The film opens in Victorian London, with a man running away from the police. He manages to escape them and returns to his apparent home, as there, his partner/wife is there to greet him with his daughter sat across the room. She tells him that Jack the Ripper has killed again, the man then pulls out a knife and stabs the woman to death, all the time his daughter is there baring witness to her own Mother's murder. Next we skip fifteen years, to a séance taking place. Once it finishes the guests leave except one; Mr Dysart, who has paid to sleep with Anna, a young orphan girl whom the medium took in and has brought up. Mr Dysart gives her a gift, a jewel of some sort, at the sight of the glistening reflection from it Anna sees flashbacks of her Mother's murder and the glistening reflection of light off the knife that killed her. This sends her into a trance state in which Mr Dysart gets angry and lashes out at her, the medium enters the room and intervenes. Whilst the medium and the man argue, Anna grabs the coal fire poker. Then we see one of the other guests; Dr Pritchard a Psychiatrist, who is outside at the time. He hears screams coming from the house and rushes back in to find Mr Dysart traumatised, Anna in a trance and the medium pinned to the door with the poker. After this there is no substantial evidence for anyone to be convicted of the grisly murder as Anna was in a trance state and therefore doesn't remember a thing, and Mr Dysart is the only one who suspicion falls upon, but Dr Pritchard covers for him and claims he saw him leave before the murder took place. After this, Dr Pritchard decides to take Anna into his care to analyse her and study her behaviour. He later discovers that light glistening off shiny objects reminds her of the shiny knife used to kill her mother and sends her into a trance state where she is almost possessed by her father; Jack the Ripper and goes about committing grisly murders.
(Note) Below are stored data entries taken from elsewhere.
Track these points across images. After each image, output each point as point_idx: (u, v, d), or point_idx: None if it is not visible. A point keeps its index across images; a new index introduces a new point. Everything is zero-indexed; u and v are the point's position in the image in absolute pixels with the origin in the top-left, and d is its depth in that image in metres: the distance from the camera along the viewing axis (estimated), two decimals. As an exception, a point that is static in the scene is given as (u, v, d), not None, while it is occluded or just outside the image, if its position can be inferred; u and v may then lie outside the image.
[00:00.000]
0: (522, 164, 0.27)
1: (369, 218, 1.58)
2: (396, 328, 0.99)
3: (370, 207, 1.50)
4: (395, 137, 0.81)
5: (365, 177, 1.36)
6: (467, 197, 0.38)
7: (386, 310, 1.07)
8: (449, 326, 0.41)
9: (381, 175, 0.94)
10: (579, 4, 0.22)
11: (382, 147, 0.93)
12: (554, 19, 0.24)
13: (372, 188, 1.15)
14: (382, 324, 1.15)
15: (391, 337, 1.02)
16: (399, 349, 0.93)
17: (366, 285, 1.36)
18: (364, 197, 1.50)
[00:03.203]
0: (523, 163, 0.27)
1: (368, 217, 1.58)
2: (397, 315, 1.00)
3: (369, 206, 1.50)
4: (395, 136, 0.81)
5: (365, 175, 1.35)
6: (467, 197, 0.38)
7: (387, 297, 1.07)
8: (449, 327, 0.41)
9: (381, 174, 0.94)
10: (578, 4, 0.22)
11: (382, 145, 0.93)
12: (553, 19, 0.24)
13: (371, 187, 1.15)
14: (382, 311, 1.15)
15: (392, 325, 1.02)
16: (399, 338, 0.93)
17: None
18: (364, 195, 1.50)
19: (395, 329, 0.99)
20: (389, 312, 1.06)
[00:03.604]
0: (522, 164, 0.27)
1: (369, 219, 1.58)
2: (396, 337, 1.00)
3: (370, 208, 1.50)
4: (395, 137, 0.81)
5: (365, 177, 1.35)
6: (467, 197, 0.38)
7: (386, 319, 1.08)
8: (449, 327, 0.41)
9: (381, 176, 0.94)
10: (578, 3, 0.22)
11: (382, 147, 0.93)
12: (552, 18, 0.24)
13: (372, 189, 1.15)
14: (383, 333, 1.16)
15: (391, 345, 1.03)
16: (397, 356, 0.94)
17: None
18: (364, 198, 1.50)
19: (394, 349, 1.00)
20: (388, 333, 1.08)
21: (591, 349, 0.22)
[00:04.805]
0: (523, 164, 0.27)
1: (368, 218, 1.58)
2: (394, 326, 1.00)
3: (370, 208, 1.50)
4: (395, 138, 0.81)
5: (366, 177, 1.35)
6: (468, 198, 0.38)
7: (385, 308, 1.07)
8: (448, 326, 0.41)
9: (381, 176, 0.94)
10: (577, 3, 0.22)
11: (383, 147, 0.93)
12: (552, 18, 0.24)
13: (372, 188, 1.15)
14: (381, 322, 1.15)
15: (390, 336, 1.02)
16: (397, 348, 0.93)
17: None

Hands of the Ripper is a 1971 Hammer Production directed by Peter Sasdy. It stars Eric Porter as Dr Pritchard, Angharad Rees as Anna and Derek Godfrey as Mr Dysart.
My initial reaction before I knew anything about this film, before I knew the plot or even who was in it, all I knew was the title and my initial thought was “oh another Jack the Ripper film.” Now there are some rather good Jack the Ripper films out there, but I thought well how different could another Jack the Ripper tale possibly be, its a story about a man no one knows anything about. But this film really surprised me, the only part that features Jack the Ripper is the pre-credits sequence which we then see glimpses of when we see Anna's flashbacks, there after the story is all about his daughter Anna and the murders she is committing because of him. I rather enjoyed Hands of the Ripper, it had the appropriate level of violence for a Jack the Ripper tale and for that of which Hammer audiences expect of a Hammer Horror. It kept my interest right up until it's very end. It delivered, what I felt, was everything you expect from a Hammer Production, entertainment, intrigue, enjoyment and (for the time; 1971) shocking violence. This is possibly one of the best Hammer Horrors I have seen, and I would recommend it to anyone who is thinking of trying a Hammer Horror or to anyone who has already been introduced to the film series and was thinking of trying this one.